You’re going to find these little pesky devils in almost every sentence, but the goal should be to eliminate them at every possible turn (I used several of each in this sentence alone).
How to you eliminate adverbs? Just cut them out. Every, very, happily … they’re no necessary. Focus on stronger verbs instead.
He happily met the woman at the store …
He bounced with each step as he headed to the store to meet the woman.
It’s a longer sentence, but it’s tighter and better.
As for adjectives, if something is bright, cunning, sharp, etc. you can do well to express that through your verbs.
The sharp knife slices through the meat easily.
Instead, try this:
The knife slipped through the overcooked meat with ease.
Tip 4: Edit at least 3 times.
Every time you finish writing something, you should focus on editing it (cutting out words every time) at least 3 times.

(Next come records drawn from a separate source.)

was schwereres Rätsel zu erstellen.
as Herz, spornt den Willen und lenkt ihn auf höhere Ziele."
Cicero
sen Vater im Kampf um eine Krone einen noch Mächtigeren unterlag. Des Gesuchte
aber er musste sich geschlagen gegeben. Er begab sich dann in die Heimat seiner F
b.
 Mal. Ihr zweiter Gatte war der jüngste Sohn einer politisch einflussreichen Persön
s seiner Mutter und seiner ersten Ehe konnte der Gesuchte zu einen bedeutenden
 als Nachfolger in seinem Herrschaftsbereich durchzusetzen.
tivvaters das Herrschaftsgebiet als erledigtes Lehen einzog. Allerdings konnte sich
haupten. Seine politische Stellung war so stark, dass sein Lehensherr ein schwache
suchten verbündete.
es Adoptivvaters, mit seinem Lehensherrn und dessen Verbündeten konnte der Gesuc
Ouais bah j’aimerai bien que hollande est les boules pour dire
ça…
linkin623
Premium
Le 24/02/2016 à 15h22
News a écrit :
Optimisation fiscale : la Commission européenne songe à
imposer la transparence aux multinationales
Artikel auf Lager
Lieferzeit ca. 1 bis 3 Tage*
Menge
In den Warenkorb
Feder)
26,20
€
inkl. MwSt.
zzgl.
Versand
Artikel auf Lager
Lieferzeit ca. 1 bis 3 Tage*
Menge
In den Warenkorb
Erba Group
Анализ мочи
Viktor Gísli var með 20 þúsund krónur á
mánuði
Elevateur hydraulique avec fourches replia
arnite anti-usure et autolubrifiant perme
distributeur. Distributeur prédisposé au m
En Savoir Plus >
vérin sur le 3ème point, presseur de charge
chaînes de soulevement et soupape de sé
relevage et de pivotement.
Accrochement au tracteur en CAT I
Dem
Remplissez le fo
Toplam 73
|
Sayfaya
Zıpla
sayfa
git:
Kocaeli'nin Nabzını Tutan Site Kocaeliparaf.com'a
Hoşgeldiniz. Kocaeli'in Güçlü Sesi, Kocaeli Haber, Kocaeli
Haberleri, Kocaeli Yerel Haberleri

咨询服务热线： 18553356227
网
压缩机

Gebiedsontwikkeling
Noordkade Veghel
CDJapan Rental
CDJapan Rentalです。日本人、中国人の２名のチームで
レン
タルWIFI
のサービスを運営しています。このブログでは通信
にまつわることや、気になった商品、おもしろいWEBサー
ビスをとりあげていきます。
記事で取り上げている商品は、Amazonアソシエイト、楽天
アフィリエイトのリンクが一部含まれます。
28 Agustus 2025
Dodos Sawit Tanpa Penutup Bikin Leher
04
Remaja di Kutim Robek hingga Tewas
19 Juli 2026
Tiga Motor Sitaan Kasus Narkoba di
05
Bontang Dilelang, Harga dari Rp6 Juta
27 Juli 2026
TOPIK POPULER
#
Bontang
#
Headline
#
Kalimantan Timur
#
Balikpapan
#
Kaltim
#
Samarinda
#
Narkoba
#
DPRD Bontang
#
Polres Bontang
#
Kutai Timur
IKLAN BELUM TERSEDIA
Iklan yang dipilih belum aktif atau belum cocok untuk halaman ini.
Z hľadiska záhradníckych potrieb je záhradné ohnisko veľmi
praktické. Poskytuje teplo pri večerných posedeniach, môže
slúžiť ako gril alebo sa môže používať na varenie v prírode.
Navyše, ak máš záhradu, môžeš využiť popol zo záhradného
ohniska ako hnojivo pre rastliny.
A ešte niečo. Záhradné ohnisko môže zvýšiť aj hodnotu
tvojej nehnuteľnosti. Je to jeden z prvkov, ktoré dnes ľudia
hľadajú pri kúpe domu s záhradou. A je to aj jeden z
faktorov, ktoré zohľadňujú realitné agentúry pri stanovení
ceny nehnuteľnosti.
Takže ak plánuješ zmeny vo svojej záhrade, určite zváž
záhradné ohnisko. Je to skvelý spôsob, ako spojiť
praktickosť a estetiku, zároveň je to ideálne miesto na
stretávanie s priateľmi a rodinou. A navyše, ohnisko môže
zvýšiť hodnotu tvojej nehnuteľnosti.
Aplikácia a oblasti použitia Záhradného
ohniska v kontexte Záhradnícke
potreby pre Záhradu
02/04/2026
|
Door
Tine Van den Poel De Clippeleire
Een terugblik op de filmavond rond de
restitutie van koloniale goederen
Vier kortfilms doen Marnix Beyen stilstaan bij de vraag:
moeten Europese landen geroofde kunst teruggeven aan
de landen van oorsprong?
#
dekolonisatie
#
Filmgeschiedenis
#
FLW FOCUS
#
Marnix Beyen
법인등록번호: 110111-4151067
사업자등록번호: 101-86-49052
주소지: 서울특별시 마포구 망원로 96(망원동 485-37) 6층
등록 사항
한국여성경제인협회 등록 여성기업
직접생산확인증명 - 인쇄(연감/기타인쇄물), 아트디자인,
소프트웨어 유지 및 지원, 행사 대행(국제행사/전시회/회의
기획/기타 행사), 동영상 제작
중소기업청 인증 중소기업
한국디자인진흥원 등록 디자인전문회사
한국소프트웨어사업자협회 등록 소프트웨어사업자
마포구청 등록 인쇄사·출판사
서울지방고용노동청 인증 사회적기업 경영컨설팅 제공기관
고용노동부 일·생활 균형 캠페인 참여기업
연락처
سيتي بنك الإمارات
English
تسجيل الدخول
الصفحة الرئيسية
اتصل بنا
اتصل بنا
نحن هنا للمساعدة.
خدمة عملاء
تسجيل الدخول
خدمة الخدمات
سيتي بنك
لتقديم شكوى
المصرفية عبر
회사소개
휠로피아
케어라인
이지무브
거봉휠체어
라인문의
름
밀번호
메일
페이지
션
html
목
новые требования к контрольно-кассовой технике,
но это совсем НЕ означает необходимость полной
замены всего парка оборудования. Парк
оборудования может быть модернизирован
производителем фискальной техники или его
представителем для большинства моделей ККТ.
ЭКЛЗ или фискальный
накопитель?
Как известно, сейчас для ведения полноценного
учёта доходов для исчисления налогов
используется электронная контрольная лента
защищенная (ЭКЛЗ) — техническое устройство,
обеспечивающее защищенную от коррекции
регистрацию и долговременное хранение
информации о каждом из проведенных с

If you don’t do that, you’re going to miss some stuff that is unnecessary, overly wordy, or just plain old boring.
When you have the video on and you’re trying to keep up with the professionals all making it seem like this is the easiest exercise routine in the world, it can be frustrating, to say the least.
When you can’t keep up with the pros in the video, you’re more inclined to quit and that won’t help anyone’s fitness and health.
You’ll find yourself editing and even rewriting entire passages. When you do, you’ll know you’re getting closer to publishing content online that will maximize potential readership.
Tip 5: Always think ‘less is more.’
When it comes to writing, the fewer the words, the better it is for you and most importantly, your reader.